New magnesium alloys show great promise for aircraft seat frames, as evidenced by new test data.
Magnesium weighs 1/3 less than aluminum by volume, has significant advantages in density and stiffness, and has excellent elongation and ductility properties which determine whether a metal is brittle – all significant considerations for crash testing. In addition to the 16G force tests seat frames must endure, they must resist deflection and flex when the floor tracks seats are mounted on bend during the gyrations an aircraft makes in a crash. This additional requirement is called “Pitch and Roll,” as specified under SAE AS8049 Revision A, and the new magnesium alloys respond well to these requirements too.
These alloys are already widely used on aircraft components such as jet engines, turboprops, gear boxes, and a variety of aircraft exterior items all over the plane. For interiors components, like seats, they have been expressly forbidden because of the undesirable flammability properties of legacy magnesium alloys.
As Tim Marker of the FAA’s William J. Hughes Technical Center explained to us during a recent interview, TSO C127a (the applicable TSO for aircraft seating) references SAE AS-8049, which expressly calls out “magnesium alloys shall not be used”. Previous tests, dating back decades and using different alloy combinations, were unsuccessful and were abandoned.
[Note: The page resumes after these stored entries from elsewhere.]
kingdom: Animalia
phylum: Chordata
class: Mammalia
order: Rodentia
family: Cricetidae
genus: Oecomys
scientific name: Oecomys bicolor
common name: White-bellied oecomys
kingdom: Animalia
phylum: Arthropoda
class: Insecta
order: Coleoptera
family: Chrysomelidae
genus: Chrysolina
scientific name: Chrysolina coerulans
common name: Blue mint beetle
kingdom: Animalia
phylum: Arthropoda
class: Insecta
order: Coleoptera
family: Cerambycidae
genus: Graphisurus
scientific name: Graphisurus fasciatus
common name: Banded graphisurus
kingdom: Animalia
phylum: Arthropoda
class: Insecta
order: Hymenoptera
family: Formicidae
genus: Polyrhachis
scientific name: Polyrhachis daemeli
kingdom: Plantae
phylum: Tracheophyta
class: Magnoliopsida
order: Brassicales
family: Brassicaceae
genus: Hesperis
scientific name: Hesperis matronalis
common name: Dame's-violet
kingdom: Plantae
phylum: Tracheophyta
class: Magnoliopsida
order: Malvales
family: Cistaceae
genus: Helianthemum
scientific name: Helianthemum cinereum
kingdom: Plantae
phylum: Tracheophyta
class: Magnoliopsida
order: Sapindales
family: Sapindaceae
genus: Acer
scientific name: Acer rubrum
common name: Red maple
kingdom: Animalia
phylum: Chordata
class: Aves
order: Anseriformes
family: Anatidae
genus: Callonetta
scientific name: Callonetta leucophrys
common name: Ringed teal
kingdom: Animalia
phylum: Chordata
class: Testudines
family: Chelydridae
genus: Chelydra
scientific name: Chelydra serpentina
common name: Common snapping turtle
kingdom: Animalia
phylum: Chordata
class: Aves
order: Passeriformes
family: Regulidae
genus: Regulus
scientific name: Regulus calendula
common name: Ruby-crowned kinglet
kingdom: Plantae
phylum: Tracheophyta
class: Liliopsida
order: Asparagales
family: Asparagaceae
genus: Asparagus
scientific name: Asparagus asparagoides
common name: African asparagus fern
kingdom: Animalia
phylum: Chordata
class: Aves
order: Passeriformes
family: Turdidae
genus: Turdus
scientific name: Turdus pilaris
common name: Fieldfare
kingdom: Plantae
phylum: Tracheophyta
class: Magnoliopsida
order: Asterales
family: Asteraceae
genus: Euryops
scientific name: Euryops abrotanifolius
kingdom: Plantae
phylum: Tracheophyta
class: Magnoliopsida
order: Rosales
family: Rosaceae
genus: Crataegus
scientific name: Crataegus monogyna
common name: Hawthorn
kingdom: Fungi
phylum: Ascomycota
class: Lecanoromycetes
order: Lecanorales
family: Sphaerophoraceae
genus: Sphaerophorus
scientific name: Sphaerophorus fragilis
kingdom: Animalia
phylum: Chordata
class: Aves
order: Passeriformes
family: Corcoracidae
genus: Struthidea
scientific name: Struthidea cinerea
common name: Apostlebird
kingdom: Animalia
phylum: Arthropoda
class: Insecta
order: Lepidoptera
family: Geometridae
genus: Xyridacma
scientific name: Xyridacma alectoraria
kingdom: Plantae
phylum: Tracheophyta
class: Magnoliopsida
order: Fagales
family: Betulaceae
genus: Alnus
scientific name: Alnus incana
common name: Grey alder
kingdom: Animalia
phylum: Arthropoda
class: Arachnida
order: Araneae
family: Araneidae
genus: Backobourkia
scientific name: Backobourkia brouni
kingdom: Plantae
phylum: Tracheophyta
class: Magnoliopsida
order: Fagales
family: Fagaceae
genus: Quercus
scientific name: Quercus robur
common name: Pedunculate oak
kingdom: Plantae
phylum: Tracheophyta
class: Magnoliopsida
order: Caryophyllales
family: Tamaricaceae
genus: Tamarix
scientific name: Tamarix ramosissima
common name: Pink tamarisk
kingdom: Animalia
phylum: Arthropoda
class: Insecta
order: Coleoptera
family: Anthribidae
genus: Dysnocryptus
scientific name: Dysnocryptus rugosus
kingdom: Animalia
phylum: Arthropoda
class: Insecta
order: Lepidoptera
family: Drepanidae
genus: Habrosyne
Enter Bruce Gwynne, VP divisional strategic development for Magnesium Elektron, leaders in the development, patenting, and commercializing of magnesium alloys in business since 1936. Magnesium Elektron already had a long pedigree in aviation, with their alloys in use in a wide variety of exterior aircraft components.
When the company decided to revisit the applications of new magnesium alloys for seating in 2006, they assigned Bruce to the task. In order to understand the ban, and to be able to address the flammability concerns, Bruce joined the SAE Workgroup dedicated to establishing processes, tests, and regulations for aircraft seating. There, he met with the engineering representatives of aircraft seating suppliers, and regulatory authority representatives who specifically work on relevant regulations and testing procedures, including Tim Marker.
Tim and Bruce, with the support of the SAE Workgroup members, began an extensive study of the new alloys, which required the FAA to generate test protocols which had not previously existed. The study has consisted of specialized full-scale tests to duplicate post-crash conditions, using 50 gallons of jet fuel and allowing fire to enter the cabin with direct flame for five minutes and a subsequent five minutes of after-burn before extinguishing.
In addition to conducting the full-scale flammability test, they ran “survivability model” tests which analyze data which predicts the time lapse before passengers reach incapacitation due to other hazards such as heat emanated, smoke, and toxic fumes. These tests demonstrated that the new magnesium alloys proposed by Magnesium Elektron performed well to direct flame and after-burn, and provided additional time for incapacitation (essential to determining the prospects for passengers evacuating an aircraft on fire). Legacy alloys yielded unacceptable results.
After years of developing and carrying out full-scale tests, with positive results, they established a protocol needed for ongoing flammability certification of these new alloys in practical use by the industry. They developed an oil-burner testing procedure which could be carried out by established industry flammability labs. See picture of magnesium bar being tested in this way:
This test development has taken two years to complete, but the FAA will soon publish reports, detailing the positive results of these new materials in oil burner testing as well. The next step in the process will be to formally approve the alloys in the Fire Safety Handbook for FAR 25.853 with a recommended method for certification based on these oil-burner tests.
The process required for adoption of these materials into aircraft seats is still on-going, as the regulations must be revised for this application. Consistent positive test results of these materials will qualify these magnesium alloys for introduction on seats under special conditions in the short-term, until precedent is established and the regulations are revised.
Testing and evaluating these new advantageous magnesium alloys has been a long and arduous process. Bruce Gwynne has been proud to work with Tim Marker and the SAE Workgroup on it emphasizing that when safety is at stake, responsible validation of new products is required.
We asked Bruce to what he attributed his success on this project. He replied that suppliers wishing to introduce new developments must build trust with industry partners, get involved in the process of the workgroups, demonstrate leadership, and above all else have patience.